The bread eaten to the last crumb; and some drinking of water and washing in water having taken place, with very little stir or noise indeed; preparations were made for passing the night. Some, took off their rags of smock frocks; some, their rags of coats or jackets, and spread them out within their narrow bounds for beds; designing to lie upon them, and use their rugs as a covering. Some, sat up, pondering, on the edges of their troughs; others, who were very tired, rested their unkempt heads upon their hands and their elbows on their knees, and dozed. When there were no more who desired to drink or wash, and all were in their places, the night officer, standing below the meat-safe, read a short evening service, including perhaps as inappropriate a prayer as could possibly be read (as though the Lord's Prayer stood in need of it by way of Rider), and a portion of a chapter from the New Testament. Then, they all sang the Evening Hymn, and then they all lay down to sleep.

It was an awful thing, looking round upon those one hundred and sixty-seven representatives of many thousands, to reflect that a Government, unable, with the least regard to truth, to plead ignorance of the existence of such a place, should proceed as if the sleepers never were to wake again. I do not hesitate to say—why should I, for I know it to be true!—that an annual sum of money, contemptible in amount as compared with any charges upon any list, freely granted in behalf of these Schools, and shackled with no preposterous Red Tape conditions, would relieve the prisons, diminish county rates, clear loads of shame and guilt out of the streets, recruit the army and navy, waft to new countries fleets full of useful labor, for which their inhabitants would be thankful and beholden to us.

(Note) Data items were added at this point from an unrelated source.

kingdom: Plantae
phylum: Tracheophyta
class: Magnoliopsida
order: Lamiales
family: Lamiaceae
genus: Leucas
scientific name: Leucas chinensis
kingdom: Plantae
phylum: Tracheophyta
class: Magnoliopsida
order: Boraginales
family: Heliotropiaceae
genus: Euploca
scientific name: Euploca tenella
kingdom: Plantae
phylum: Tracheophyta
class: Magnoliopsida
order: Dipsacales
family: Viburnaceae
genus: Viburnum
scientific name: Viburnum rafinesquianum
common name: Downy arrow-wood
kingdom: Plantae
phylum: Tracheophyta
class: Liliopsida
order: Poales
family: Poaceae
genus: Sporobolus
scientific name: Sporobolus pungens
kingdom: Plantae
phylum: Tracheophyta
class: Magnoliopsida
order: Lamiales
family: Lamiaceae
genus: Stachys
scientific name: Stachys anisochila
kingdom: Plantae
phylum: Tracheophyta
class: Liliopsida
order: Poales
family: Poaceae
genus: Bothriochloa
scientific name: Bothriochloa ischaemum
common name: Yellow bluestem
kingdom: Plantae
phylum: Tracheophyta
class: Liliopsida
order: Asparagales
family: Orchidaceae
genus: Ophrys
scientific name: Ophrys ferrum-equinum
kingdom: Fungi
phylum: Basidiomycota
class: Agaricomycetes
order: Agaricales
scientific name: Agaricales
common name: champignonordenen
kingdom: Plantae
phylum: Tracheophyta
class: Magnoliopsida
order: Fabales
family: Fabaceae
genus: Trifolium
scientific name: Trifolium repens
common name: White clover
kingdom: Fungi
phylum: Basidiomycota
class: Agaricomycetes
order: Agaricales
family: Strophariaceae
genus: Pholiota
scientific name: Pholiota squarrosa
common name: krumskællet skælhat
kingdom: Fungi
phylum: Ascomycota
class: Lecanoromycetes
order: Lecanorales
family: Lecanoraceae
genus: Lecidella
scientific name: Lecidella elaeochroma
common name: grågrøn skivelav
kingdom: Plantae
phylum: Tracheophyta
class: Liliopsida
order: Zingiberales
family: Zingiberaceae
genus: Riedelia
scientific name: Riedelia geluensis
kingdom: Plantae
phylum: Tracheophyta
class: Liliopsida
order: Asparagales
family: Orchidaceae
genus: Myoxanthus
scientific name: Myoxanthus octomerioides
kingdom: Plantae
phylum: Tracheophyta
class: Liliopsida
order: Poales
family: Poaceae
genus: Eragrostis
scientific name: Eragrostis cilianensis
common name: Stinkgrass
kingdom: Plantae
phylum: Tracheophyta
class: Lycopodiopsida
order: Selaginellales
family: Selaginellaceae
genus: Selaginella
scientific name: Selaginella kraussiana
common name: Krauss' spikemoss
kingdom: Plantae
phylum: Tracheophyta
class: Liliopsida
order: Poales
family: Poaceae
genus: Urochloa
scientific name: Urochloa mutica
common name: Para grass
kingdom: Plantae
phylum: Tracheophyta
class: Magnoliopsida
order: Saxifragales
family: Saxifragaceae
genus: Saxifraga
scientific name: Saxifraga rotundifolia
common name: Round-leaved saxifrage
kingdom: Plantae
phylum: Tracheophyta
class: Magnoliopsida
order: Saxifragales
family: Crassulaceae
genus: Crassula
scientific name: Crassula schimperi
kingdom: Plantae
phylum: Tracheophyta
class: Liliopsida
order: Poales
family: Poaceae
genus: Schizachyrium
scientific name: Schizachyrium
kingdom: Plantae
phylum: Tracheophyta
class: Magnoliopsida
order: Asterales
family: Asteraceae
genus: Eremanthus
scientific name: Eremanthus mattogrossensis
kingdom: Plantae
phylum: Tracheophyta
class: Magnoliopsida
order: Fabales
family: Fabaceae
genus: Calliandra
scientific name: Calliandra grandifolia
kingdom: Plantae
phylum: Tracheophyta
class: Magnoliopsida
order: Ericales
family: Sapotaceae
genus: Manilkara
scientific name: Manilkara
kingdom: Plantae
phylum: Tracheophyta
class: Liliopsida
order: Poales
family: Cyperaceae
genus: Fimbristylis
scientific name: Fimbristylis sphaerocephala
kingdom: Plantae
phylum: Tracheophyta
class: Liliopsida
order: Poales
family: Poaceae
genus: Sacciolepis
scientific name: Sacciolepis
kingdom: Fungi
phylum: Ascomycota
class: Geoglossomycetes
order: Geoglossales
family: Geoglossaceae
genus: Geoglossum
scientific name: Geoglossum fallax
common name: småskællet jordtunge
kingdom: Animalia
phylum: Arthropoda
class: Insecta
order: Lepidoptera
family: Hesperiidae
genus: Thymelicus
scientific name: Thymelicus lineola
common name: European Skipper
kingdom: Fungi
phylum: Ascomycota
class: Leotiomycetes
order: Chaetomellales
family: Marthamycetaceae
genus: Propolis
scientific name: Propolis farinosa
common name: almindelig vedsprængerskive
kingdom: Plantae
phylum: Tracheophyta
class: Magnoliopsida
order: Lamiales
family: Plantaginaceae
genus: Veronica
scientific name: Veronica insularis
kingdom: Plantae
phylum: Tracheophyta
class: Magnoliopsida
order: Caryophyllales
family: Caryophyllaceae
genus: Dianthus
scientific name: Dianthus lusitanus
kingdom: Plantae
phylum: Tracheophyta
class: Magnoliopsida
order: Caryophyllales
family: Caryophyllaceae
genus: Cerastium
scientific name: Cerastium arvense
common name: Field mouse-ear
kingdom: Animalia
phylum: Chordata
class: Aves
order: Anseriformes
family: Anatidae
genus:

It is no depreciation of the devoted people whom I found presiding here, to add, that with such assistance as a trained knowledge of the business of instruction, and a sound system adjusted to the peculiar difficulties and conditions of this sphere of action, their usefulness could be increased fifty-fold in a few months.

My Lords and Gentlemen, can you, at the present time, consider this at last, and agree to do some little easy thing! Dearly beloved brethren elsewhere, do you know that between Gorham controversies, and Pusey controversies, and Newman controversies, and twenty other edifying controversies, a certain large class of minds in the community is gradually being driven out of all religion? Would it be well, do you think, to come out of the controversies for a little while, and be simply Apostolic thus low down?